** What needs to be done **
Make an exact copy, without pictures, of the lines below from the one containing "f_number: 5.5" to the last line, both ends included.
---+---
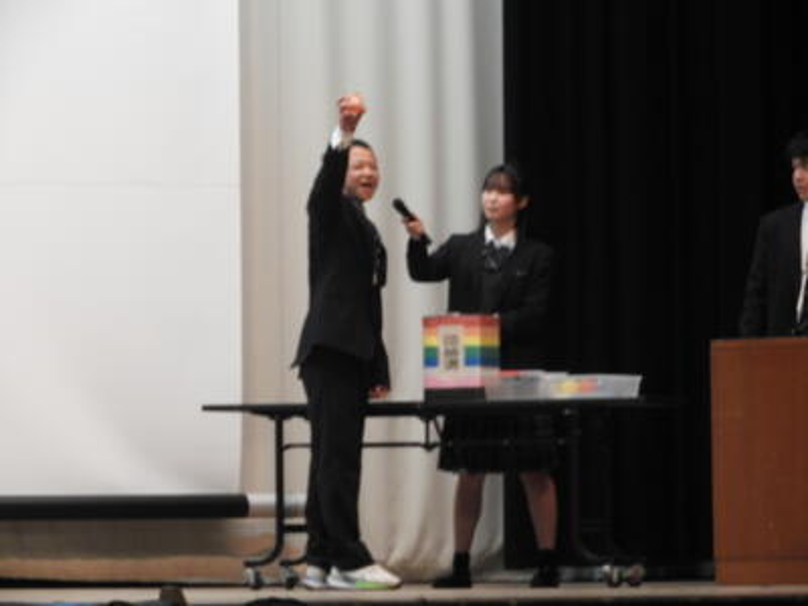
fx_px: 7003
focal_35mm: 300
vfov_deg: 5.0
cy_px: 303
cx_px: 404
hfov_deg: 6.6
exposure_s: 1/30
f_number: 5.5
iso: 450
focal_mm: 53.7
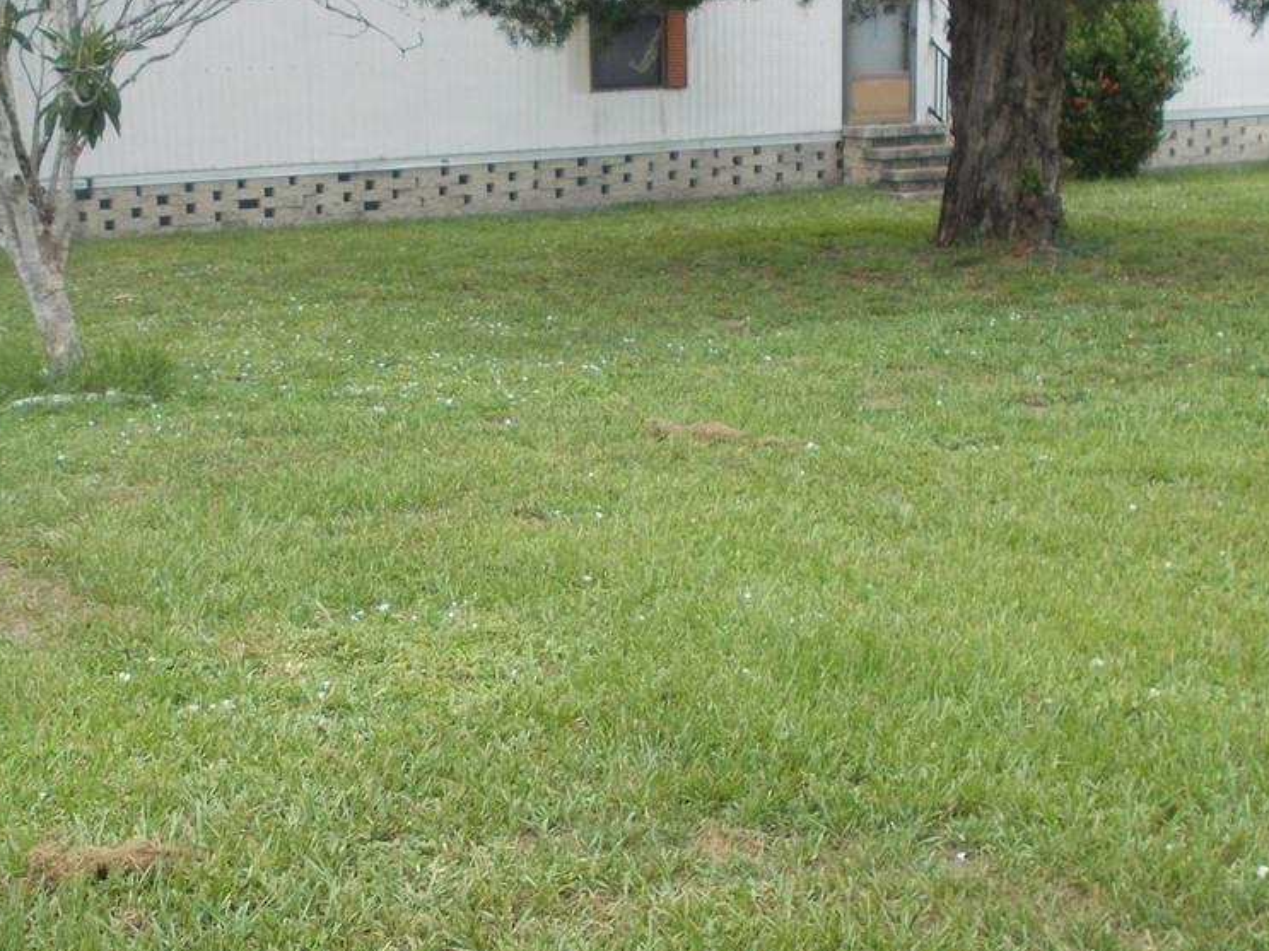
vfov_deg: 26.1
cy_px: 499
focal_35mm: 56
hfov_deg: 33.9
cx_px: 383
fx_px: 2053
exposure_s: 1/250
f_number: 3.2
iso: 80
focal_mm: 4.6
---+---
** Result of the exercise **
f_number: 5.5
iso: 450
focal_mm: 53.7
vfov_deg: 26.1
cy_px: 499
focal_35mm: 56
hfov_deg: 33.9
cx_px: 383
fx_px: 2053
exposure_s: 1/250
f_number: 3.2
iso: 80
focal_mm: 4.6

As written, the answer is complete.